*Your instructions*:
Copy out word for word everything from the beginning of the rows through the line containing "צלחו. מצידנו זה", including that line.

*Text extracted from each page*:
[Start of section]
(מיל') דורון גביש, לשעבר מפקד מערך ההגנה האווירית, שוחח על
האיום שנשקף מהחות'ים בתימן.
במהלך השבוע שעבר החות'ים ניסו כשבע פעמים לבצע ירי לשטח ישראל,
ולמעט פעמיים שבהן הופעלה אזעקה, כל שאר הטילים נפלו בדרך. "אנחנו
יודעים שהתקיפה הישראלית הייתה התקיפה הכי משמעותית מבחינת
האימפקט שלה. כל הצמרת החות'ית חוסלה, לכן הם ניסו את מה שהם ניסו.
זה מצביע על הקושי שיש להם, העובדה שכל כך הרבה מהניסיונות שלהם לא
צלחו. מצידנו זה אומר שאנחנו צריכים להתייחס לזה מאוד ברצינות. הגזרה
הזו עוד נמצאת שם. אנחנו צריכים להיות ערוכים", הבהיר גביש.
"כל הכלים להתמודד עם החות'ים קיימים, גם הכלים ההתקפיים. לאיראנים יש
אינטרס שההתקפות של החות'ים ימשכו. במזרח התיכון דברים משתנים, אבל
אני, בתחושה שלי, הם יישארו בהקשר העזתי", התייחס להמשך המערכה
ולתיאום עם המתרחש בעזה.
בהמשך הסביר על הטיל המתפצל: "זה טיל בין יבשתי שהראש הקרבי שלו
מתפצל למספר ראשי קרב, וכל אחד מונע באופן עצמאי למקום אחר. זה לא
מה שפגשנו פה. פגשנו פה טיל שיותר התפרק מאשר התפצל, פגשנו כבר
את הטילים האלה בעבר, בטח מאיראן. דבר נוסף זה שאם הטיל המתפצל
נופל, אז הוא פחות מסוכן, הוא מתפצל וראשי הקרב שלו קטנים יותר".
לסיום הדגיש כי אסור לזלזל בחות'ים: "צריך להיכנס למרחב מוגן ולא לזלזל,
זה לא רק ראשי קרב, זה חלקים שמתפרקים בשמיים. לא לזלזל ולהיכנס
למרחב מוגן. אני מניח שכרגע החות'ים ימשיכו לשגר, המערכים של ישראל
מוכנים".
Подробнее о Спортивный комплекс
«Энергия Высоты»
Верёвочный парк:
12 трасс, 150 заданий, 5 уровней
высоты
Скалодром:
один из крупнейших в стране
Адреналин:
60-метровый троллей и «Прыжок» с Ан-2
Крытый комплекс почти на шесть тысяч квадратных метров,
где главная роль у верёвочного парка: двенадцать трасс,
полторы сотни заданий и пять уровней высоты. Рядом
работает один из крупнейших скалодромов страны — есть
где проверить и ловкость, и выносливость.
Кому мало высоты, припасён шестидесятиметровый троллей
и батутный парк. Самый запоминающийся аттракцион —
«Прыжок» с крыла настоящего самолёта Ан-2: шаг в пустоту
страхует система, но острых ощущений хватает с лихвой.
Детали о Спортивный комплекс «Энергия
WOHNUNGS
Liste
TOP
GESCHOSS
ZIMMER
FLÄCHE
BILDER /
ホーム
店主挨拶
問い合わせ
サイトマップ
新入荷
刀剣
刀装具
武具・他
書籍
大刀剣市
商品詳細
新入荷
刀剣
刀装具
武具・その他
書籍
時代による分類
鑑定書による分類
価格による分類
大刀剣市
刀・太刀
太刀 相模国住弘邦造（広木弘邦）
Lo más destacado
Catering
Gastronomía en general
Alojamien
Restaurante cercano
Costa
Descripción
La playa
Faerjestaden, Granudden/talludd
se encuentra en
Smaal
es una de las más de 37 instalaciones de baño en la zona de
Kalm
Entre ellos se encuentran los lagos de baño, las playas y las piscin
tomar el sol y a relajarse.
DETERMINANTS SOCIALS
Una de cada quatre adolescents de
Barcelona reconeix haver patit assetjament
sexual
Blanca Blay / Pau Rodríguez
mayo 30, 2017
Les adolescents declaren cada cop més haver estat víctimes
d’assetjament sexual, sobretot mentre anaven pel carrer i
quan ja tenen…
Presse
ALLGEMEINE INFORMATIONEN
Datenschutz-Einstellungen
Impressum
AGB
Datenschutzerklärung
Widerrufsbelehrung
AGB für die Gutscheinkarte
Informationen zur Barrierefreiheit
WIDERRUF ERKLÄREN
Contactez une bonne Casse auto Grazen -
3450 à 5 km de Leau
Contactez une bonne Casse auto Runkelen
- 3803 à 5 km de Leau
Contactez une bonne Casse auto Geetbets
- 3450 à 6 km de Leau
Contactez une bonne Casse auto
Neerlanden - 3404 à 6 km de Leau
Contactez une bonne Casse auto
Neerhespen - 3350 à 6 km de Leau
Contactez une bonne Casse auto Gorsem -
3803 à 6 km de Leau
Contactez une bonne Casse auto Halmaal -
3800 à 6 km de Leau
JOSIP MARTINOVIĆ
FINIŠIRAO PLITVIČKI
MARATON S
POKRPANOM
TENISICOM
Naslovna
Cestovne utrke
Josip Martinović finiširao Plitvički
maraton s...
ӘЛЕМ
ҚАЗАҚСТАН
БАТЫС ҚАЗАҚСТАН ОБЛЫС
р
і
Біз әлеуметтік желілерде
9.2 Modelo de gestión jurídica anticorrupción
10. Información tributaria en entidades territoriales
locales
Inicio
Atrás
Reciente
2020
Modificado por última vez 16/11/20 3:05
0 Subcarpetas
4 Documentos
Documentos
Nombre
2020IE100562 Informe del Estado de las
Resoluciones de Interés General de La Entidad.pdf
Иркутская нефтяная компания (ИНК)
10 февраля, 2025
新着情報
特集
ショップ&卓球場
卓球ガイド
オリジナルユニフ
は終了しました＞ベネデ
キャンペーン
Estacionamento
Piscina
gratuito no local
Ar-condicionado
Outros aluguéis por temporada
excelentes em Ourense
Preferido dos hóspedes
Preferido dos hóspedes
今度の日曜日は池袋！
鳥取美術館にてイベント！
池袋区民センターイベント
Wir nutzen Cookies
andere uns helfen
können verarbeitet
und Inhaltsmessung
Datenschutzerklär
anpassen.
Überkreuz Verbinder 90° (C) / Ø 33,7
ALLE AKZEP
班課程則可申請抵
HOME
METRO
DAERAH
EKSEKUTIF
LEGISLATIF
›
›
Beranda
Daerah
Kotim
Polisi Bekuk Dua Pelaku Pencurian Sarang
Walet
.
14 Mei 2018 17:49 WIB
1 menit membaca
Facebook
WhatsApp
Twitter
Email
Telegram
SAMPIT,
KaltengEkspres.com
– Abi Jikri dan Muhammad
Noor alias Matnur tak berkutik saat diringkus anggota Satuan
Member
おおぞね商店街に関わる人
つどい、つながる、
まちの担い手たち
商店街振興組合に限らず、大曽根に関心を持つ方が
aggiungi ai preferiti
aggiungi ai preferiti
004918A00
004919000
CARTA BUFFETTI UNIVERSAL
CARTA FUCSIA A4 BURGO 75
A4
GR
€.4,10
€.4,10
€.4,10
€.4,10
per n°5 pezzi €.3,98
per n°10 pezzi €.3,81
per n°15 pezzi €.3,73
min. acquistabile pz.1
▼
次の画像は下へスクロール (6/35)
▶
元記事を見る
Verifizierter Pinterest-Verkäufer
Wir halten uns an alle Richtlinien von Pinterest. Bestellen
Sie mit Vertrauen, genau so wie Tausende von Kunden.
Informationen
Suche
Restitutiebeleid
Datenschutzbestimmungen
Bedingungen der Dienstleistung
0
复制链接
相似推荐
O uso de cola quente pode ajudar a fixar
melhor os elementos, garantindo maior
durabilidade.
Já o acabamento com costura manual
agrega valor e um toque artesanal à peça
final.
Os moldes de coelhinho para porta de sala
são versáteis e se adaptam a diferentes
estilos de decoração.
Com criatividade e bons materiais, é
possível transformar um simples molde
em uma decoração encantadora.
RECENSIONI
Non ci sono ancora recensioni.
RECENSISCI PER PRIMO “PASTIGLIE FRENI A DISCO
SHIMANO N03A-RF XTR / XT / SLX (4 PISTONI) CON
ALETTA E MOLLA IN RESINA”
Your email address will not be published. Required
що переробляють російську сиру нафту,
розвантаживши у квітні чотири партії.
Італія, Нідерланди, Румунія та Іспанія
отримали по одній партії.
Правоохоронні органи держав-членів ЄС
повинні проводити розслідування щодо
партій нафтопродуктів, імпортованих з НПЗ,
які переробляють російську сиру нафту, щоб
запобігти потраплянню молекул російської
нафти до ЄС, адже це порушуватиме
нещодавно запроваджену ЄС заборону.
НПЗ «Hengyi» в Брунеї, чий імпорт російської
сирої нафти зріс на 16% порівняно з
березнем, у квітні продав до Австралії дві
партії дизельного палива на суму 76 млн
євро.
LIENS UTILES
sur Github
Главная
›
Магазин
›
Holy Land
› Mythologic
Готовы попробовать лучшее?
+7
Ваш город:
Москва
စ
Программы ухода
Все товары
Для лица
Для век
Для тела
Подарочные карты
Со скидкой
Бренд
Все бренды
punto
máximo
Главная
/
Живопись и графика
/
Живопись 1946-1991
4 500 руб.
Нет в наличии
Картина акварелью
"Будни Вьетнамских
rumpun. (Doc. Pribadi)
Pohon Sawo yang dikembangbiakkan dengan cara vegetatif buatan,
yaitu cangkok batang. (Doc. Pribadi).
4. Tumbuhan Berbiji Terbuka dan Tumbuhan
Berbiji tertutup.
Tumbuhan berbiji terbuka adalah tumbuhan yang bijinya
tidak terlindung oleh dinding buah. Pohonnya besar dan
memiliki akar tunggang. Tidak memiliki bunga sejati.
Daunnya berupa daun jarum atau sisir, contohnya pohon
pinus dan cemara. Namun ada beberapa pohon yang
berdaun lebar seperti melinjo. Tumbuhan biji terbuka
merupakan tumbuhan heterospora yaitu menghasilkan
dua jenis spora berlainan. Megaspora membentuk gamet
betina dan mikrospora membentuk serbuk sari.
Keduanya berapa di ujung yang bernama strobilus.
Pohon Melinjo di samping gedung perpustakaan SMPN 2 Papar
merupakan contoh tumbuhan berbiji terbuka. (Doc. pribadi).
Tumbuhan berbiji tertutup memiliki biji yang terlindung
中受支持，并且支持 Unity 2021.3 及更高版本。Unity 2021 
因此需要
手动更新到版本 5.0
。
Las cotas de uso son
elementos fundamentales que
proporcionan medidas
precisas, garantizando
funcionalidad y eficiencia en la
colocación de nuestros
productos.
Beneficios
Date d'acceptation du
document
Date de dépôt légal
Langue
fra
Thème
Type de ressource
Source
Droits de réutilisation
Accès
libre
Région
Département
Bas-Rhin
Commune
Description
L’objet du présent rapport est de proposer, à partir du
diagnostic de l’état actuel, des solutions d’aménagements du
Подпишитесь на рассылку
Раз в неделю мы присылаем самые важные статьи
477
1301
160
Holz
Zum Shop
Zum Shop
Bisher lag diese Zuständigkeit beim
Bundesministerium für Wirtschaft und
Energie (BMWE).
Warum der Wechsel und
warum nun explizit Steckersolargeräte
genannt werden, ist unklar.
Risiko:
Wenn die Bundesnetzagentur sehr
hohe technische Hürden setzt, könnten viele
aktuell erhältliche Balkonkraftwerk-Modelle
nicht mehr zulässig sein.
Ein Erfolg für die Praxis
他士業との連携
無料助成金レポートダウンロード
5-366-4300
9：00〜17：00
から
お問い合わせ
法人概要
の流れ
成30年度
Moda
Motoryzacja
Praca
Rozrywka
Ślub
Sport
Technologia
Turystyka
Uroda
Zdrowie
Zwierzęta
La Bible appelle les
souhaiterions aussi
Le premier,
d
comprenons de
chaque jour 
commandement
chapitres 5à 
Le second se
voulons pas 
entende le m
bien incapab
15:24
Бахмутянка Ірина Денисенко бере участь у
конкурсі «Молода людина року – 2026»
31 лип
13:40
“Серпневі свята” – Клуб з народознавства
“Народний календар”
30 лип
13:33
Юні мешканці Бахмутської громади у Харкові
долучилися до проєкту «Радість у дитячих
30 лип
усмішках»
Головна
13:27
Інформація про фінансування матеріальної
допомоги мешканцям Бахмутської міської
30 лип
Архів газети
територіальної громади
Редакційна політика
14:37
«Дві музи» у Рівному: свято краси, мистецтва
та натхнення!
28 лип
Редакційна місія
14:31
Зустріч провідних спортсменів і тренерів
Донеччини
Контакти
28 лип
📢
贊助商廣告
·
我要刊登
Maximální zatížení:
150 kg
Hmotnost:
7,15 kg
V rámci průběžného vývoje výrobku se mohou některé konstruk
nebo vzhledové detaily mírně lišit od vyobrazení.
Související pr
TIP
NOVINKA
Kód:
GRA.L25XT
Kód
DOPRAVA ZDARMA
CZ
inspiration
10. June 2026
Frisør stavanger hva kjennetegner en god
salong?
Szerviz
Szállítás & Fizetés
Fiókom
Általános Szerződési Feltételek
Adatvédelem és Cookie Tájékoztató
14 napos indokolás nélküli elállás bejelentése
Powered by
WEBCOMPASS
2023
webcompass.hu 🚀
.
[End of section]
*Task output*:
(מיל') דורון גביש, לשעבר מפקד מערך ההגנה האווירית, שוחח על
האיום שנשקף מהחות'ים בתימן.
במהלך השבוע שעבר החות'ים ניסו כשבע פעמים לבצע ירי לשטח ישראל,
ולמעט פעמיים שבהן הופעלה אזעקה, כל שאר הטילים נפלו בדרך. "אנחנו
יודעים שהתקיפה הישראלית הייתה התקיפה הכי משמעותית מבחינת
האימפקט שלה. כל הצמרת החות'ית חוסלה, לכן הם ניסו את מה שהם ניסו.
זה מצביע על הקושי שיש להם, העובדה שכל כך הרבה מהניסיונות שלהם לא
צלחו. מצידנו זה אומר שאנחנו צריכים להתייחס לזה מאוד ברצינות. הגזרה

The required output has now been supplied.